In classrooms, chairs are set 6 feet apart according to a seating chart that will be provided to contact tracers if a student tests positive. A taped-down blue line keeps wandering professors socially distant from students.
In between classes, the university facilities teams will clean every room.
"That's a monumental feat, but we're going to do everything we can to make that happen," UT Director of Auxiliary and Support Services Brian Browning said.
To keep 6 feet apart, some larger classes will happen in ballrooms in the Student Union. Almost all classes at the school are held at least partially online.
"Even though this is a different form of education they'll be getting, it's not a lesser form," Provost John Zomchick said.
Zomchick said every professor must have a plan if the university goes entirely virtual, plus backups in their department who can take their place if they get sick or must quarantine.
He promises online instruction that both costs and is worth as much as face-to-face.
"It's not a cheaper version of higher education," he said. "In fact, it's not cheaper at all."
But painted on UT's famous Rock Wednesday, a message of protest: UT chose money over lives.

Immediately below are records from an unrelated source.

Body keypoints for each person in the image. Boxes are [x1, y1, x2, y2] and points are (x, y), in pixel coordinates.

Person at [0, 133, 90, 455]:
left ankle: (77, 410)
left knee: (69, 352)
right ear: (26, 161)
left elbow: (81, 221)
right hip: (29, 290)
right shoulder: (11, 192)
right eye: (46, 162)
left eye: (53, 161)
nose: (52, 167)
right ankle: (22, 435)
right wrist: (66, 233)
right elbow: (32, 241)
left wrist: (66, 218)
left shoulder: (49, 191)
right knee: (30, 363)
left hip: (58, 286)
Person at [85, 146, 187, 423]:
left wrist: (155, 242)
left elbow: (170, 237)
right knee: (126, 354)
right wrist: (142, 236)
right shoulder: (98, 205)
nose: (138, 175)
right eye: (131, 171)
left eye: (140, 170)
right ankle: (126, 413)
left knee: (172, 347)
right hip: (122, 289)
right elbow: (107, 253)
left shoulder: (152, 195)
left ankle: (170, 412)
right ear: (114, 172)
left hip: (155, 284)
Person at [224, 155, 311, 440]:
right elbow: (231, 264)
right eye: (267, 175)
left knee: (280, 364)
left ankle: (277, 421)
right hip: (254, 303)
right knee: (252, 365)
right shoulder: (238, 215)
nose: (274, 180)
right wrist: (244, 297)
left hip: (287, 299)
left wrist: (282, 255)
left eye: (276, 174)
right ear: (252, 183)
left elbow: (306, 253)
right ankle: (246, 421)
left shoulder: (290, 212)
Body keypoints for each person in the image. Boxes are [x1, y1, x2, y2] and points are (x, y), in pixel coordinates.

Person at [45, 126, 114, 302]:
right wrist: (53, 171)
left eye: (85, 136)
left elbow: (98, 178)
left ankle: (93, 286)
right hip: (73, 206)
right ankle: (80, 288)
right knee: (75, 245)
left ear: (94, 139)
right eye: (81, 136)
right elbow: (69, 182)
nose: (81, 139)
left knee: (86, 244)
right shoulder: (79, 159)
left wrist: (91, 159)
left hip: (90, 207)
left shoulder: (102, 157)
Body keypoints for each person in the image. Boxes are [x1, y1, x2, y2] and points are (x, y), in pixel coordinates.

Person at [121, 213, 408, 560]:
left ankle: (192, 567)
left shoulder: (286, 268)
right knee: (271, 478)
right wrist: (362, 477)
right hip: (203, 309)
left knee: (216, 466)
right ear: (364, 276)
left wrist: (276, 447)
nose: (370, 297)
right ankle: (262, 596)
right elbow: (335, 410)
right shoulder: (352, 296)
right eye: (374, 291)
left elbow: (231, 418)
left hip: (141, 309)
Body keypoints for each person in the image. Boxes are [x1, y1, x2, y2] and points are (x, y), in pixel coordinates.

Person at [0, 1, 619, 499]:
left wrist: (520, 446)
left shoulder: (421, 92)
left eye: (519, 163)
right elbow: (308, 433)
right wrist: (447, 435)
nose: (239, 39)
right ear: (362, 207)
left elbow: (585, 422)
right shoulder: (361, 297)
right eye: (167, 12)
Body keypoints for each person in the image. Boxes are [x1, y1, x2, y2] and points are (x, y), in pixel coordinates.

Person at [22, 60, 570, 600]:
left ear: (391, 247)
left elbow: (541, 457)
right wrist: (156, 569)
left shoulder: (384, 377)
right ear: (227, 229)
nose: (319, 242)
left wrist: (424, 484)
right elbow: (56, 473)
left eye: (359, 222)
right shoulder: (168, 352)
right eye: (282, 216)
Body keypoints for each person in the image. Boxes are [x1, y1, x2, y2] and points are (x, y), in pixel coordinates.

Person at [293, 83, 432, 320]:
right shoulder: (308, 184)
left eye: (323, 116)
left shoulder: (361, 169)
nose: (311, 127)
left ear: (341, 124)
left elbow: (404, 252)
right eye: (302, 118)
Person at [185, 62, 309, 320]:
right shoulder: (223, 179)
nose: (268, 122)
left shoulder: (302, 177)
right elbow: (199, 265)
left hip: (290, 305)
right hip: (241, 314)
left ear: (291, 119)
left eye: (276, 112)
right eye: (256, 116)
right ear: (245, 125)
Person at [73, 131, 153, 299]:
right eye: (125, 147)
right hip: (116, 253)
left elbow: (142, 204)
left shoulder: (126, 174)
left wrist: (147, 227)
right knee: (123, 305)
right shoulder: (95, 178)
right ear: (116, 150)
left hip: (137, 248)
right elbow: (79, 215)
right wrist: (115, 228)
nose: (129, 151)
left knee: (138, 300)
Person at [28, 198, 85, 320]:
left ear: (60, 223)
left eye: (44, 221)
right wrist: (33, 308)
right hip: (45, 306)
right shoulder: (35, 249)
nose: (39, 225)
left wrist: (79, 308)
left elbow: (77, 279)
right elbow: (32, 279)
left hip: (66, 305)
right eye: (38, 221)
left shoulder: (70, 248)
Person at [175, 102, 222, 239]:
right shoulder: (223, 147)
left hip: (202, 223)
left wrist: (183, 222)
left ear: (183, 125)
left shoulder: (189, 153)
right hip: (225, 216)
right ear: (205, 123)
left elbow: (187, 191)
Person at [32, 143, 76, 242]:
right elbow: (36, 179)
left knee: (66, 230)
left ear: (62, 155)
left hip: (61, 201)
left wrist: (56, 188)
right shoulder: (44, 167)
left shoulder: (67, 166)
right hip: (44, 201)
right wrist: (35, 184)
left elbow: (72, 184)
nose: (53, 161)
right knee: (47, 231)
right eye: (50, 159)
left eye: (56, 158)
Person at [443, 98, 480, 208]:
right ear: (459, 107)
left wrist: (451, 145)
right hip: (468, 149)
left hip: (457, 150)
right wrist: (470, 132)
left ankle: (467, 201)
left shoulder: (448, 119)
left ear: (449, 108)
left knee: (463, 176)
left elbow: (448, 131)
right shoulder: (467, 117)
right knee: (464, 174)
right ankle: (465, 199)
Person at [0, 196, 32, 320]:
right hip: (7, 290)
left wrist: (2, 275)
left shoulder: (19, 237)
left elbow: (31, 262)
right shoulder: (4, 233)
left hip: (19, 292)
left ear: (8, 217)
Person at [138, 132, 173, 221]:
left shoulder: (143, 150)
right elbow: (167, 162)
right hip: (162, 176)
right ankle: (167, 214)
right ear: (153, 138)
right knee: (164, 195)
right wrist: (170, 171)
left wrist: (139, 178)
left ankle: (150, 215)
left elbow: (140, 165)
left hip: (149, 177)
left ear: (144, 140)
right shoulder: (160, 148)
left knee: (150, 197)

Student leaders said they were worried about what happens outside the classroom.
"The most concerning part is what students are doing in their free time," Student Government leader Emma Kate Hall said. "It's what they're doing when they aren't on campus. It's what they're doing when there aren't university eyes or rules being enforced."
Despite lots of planning, uncertainty lingers as classes begin at UT.
"Aren't we all nervous? Aren't we all nervous about what these next few weeks will bring?" Zomchick said.